Лунный принц | страница 34
Словно слугу отпускает. Но я ему не слуга. Я в своём доме. И буду делать то, что захочу.
Осталось только выяснить – а чего я, собственно, хочу-то?
– Что ты намерен делать дальше?
– Тебе-то какая разница? – презрительно скривился он.
– Любопытно.
– Ах, любопытно? – вздохнул он, едва уловимо пожимая плечами. – Что ж? Почему бы и не удовлетворить твоё любопытство? – его голос был тихим, почти невесомым, как летящая осенью паутина. – Я намерен вернуть себе то, что принадлежит мне по праву.
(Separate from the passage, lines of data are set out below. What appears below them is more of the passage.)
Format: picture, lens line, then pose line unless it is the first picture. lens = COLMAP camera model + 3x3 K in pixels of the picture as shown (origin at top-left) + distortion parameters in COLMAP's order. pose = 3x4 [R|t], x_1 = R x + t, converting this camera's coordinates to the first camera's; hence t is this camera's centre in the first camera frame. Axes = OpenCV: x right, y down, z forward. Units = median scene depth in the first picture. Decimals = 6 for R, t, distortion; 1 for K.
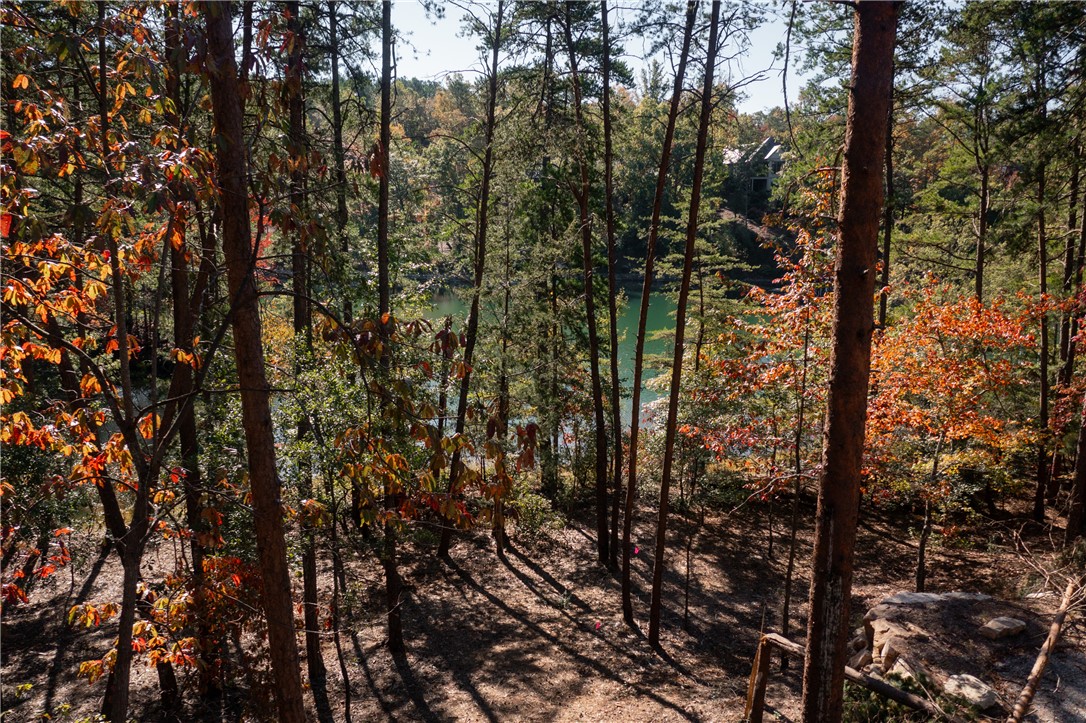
lens RADIAL K [[856.2, 0, 543.0], [0, 856.2, 361.5], [0, 0, 1]] dist [-0.020696, 0.002233]
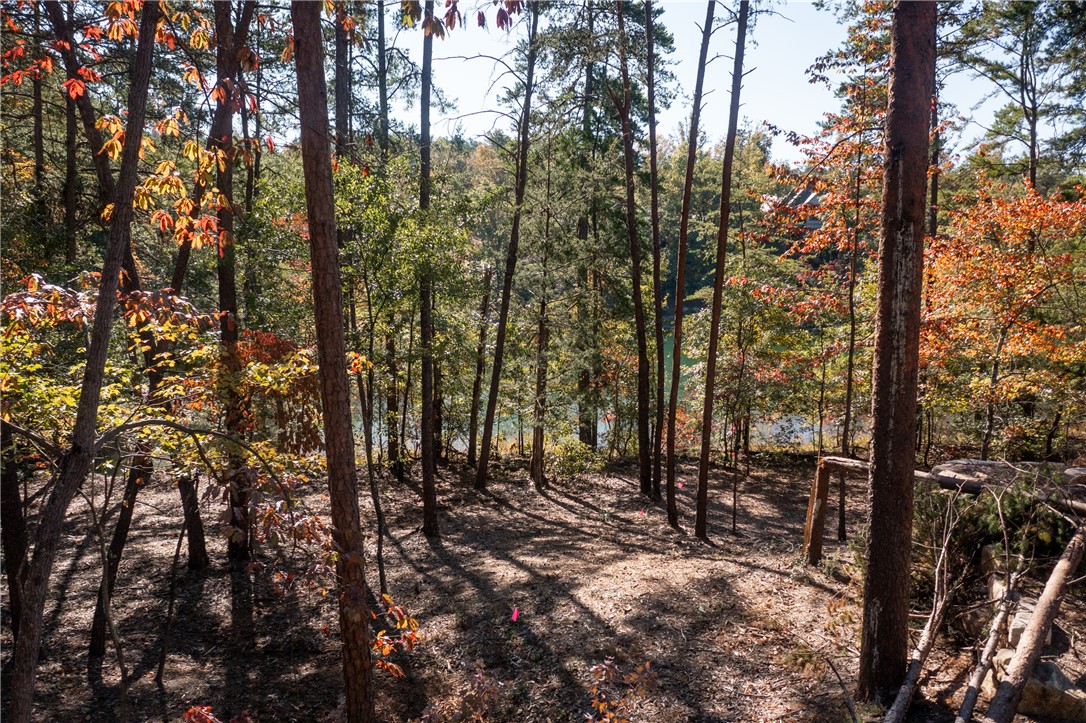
lens RADIAL K [[856.2, 0, 543.0], [0, 856.2, 361.5], [0, 0, 1]] dist [-0.020696, 0.002233]
pose [[0.999065, 0.004044, -0.043034, -0.004509], [-0.007437, 0.996847, -0.078995, 0.172046], [0.042579, 0.079242, 0.995946, 0.024700]]
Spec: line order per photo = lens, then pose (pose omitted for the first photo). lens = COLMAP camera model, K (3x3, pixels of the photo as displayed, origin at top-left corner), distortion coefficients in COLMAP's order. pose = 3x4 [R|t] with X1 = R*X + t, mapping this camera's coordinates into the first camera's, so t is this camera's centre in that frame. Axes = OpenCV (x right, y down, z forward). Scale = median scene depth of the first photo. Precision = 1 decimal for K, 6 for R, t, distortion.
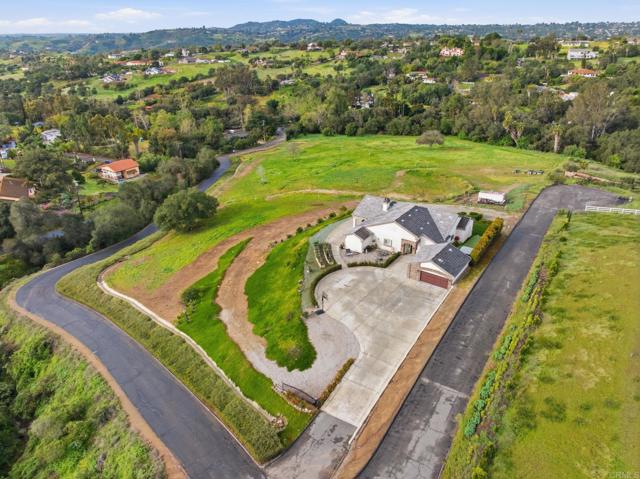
lens RADIAL K [[451.1, 0, 319.7], [0, 451.1, 238.2], [0, 0, 1]] dist [-0.052273, 0.023179]
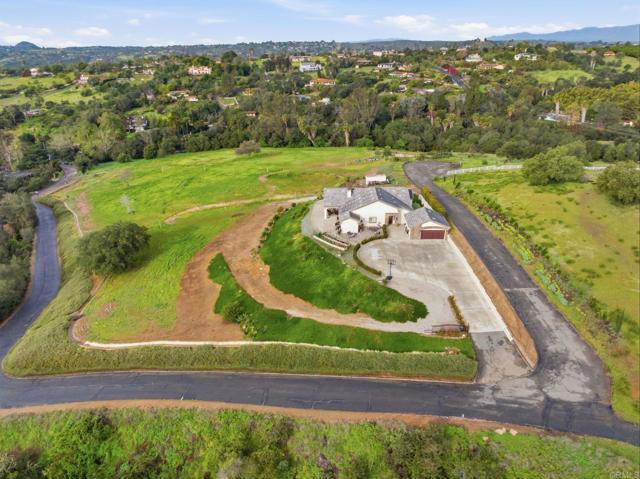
lens RADIAL K [[451.1, 0, 319.4], [0, 451.1, 236.2], [0, 0, 1]] dist [-0.052273, 0.023179]
pose [[0.828856, -0.219862, 0.514450, -0.213278], [0.242186, 0.969925, 0.024322, -0.004128], [-0.504326, 0.104433, 0.857175, 0.020993]]
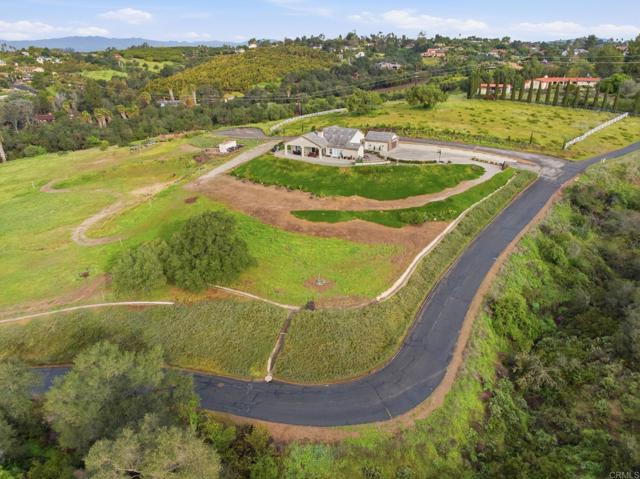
lens RADIAL K [[451.1, 0, 322.1], [0, 451.1, 237.1], [0, 0, 1]] dist [-0.052273, 0.023179]
pose [[-0.122488, -0.366746, 0.922222, -0.473139], [0.429130, 0.818296, 0.382413, -0.131036], [-0.894899, 0.442594, 0.057150, 0.417309]]
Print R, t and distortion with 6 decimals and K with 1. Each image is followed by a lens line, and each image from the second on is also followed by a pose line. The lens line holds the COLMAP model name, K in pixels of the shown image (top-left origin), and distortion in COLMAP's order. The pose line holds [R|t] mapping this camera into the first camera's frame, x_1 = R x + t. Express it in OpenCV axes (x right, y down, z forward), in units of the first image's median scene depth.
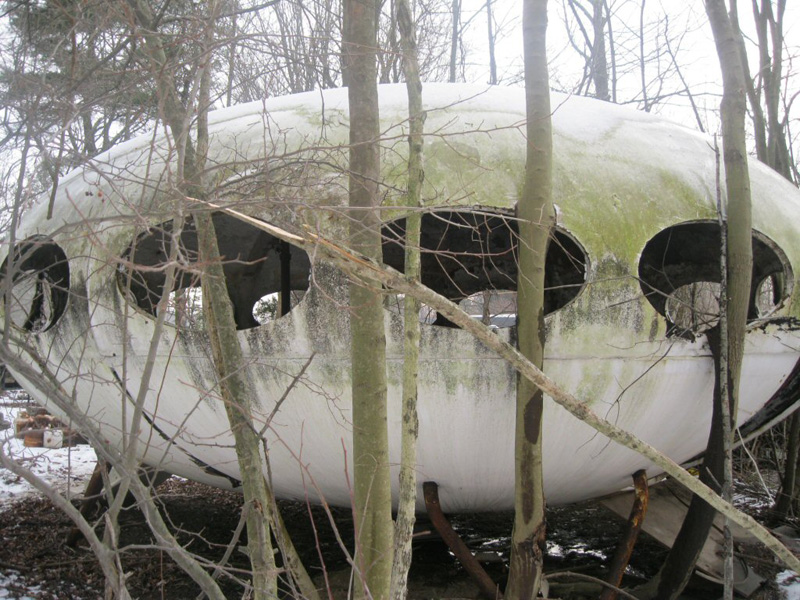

Ральф поднял на меня взгляд. Холодный, спокойный до надменности. Отрешённый до безразличия. И, как льдинка в алкогольном коктейле, плескалась лёгкая насмешка.
– Чем же тебе так не терпится завладеть, дорогой дядюшка? – приблизившись, я обхватил пальцами колонну, призванную поддерживать отсутствующий уже больше века балдахин.
Придерживаясь за это столбик, я крутанулся вокруг, приближаясь к нему, равнодушному и холодному, словно лунный луч.
В его взгляде читалось понимание и… всё та же раздражающая меня насмешка.
– То, что вы с сестрой у меня на пару украли, – в голосе его ровно звучали сталь и шёлк, от него в пространстве словно тонко звенели невидимые льдинки.
Глаза смотрят на тебя, но взгляд словно скользит мимо, как капли, стекающие по стеклу, не задерживаясь, оставляя призрачную дорожку, бесцветную и всё же различимую.
– Мы? Разве?
– А разве нет? Вы отняли у меня мою Смерть. И мне теперь придётся её вернуть.
Я покачал головой:
– Не стоит. Только хуже сделаешь.
Под его взглядом мне сделалось очень неуютно. Усмешка шла от него незримой волной, натянутая, точно звенящая от напряжения струна.
«Его присутствие заставляло мир сочиться болью и порочностью», – раздался в моей памяти голос дяди Винсента. – «Его красота связана с пустотой, бесконечной, как сама Вселенная. Этого нельзя описать словами. Это нужно увидеть, прожить, прочувствовать. Люцифер, чья ненависть направлена не на мир, а на самого себя».
Дядя был прав. Этого нельзя описать словами. Это нужно видеть.
Вроде, ничего особенно в этом Ральфе не было? Все мы, Элленджайты, красивы. И едва ли он красивее меня? А в Рэе – в том ярких красок куда больше.
Но что-то в Ральфе было такое… как от наваждения. Поневоле взгляд обращался в его сторону, а рука просилась прикоснуться, ощутить, что эта плоть – живая. И дело даже не в похоти – с ней легко совладать, отодвинув искушение или подчинившись ему.
Чувство, что он во мне вызывал, было наполнено тоски, щемящей жалости, восхищения и грусти.